Sinan Işık, an Alevi citizen from İzmir, applied to the ECtHR in 2005, alleging that his inability to get his religious belief registered on his ID card was in violation of the European Convention on Human Rights.
Mr. Işık, had tried to replace the word “Islam” on his ID card with “Alevi,” and his request had been refused by the domestic court, which acted upon the negative opinion of the Directorate of Religious Affairs. The Directorate of Religious Affairs commented that “Alevis” are just a sub-group in Islam and that there is nothing wrong in their ID cards.
The ECtHR did not focus on whether “Alevi” could be written on ID cards, but it found the very entry of religion on these cards contrary to freedom of religion and choice, since this obliged citizens to declare their beliefs to state officials and whenever they have to show their ID to authorities. This judgment by the ECtHR was delivered on Feb. 2 of this year. As far as I know, there has been no preparation by the government to change the ID cards to meet the requirements of this case.
Under current practice, either you can leave this religious entry empty or get it registered as one of the “recognized” religions. They are Islam, Christianity, Judaism, Buddhism, Hinduism and Zoroastrianism. You cannot be registered as Jehovah’s Witness, Baha’i, atheist or agnostic, since they are not recognized officially as religions or beliefs.
In Turkey, you have to show or deliver a copy of your ID in order to do many things, including, but not limited to voting in elections, getting married, withdrawing money from banks, enlisting for military service, enrolling at school, at police checkpoints and so forth. So, practically, on every occasion you use your ID, you declare your religious beliefs to others.

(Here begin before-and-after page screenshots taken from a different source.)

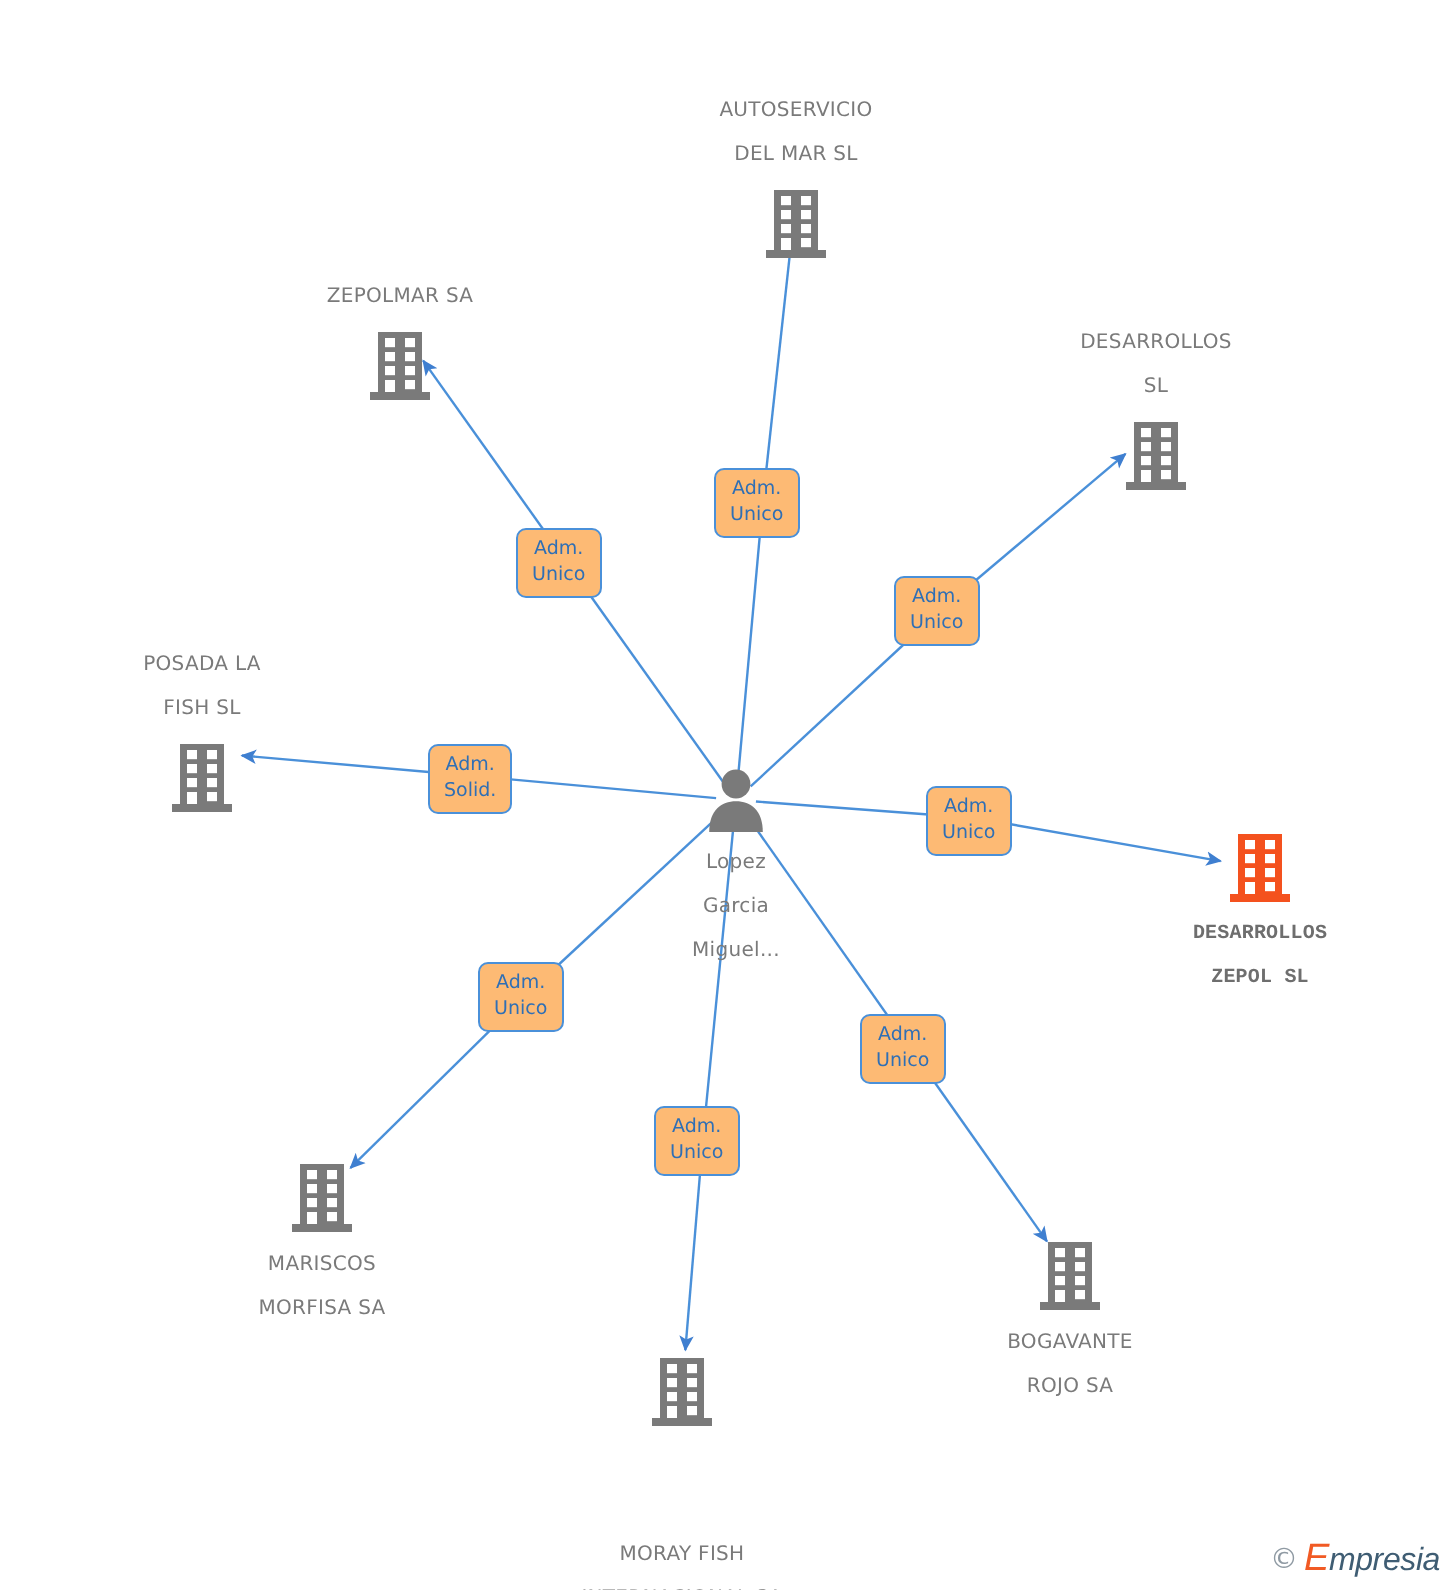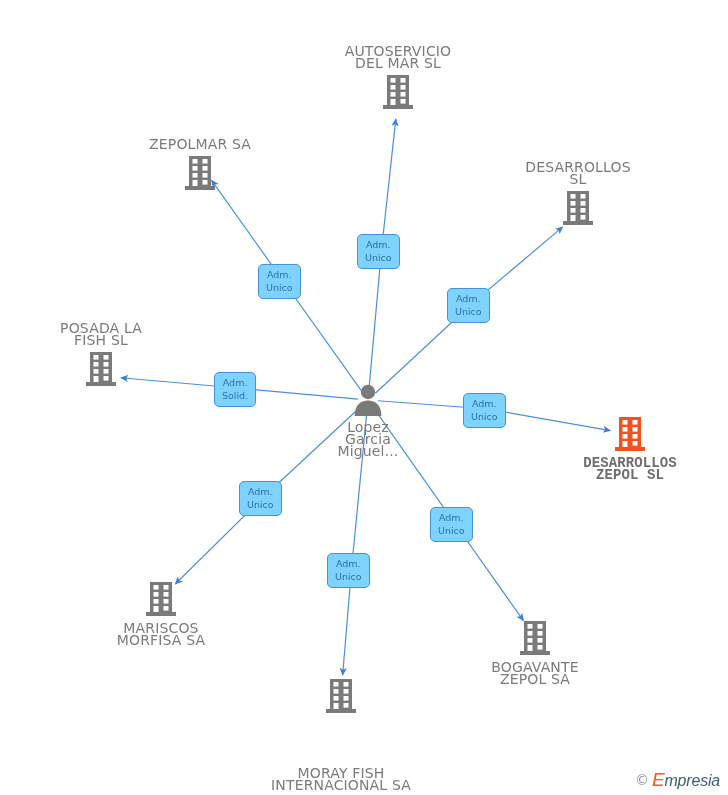--- a/index.html
+++ b/index.html
@@ -34,8 +34,8 @@
     align-items: center;
   }
   .node-label {
-    font-size: 14px;
-    line-height: 12px;
+    font-size: 10px;
+    line-height: 22px;
     color: #7a7a7a;
     letter-spacing: 0.15px;
     white-space: pre-line;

In a secular country, religious beliefs cannot be the business of the state or state officials. Turkey is already late in executing the judgment of the ECtHR, and the file is before the Council of Europe’s Committee of Ministers, which considered the Işık case in September 2010 and decided to resume the execution of this judgment at the latest in its March 2011 meeting. This means, in practical terms, the Committee of Ministers has given Turkey time to make the necessary changes in ID cards until this date.
Very recently, the president of Religious Affairs, Mr. Bardakoğlu himself, declared that they also wish to get this entry removed from ID cards. Who, then, is preventing this government from taking this simple step and removing this entry from ID cards?
Not only this judgment of the ECtHR, but also another one, on compulsory religious lessons, in which the ECtHR declared that the content of these lessons is contrary to freedom of religion, is also waiting to be implemented and once again, we do not see any preparation on the part of the government to comply with the decision.
As I repeatedly stated in this column before, freedoms cannot be separated, and the government cannot pretend to be defending freedom of religion, while they even do not take very simple steps to honor the findings of an international court, which basically force it to be more tolerant and to give their citizens more freedom of religion.
We all should be watching the implementation of these rulings.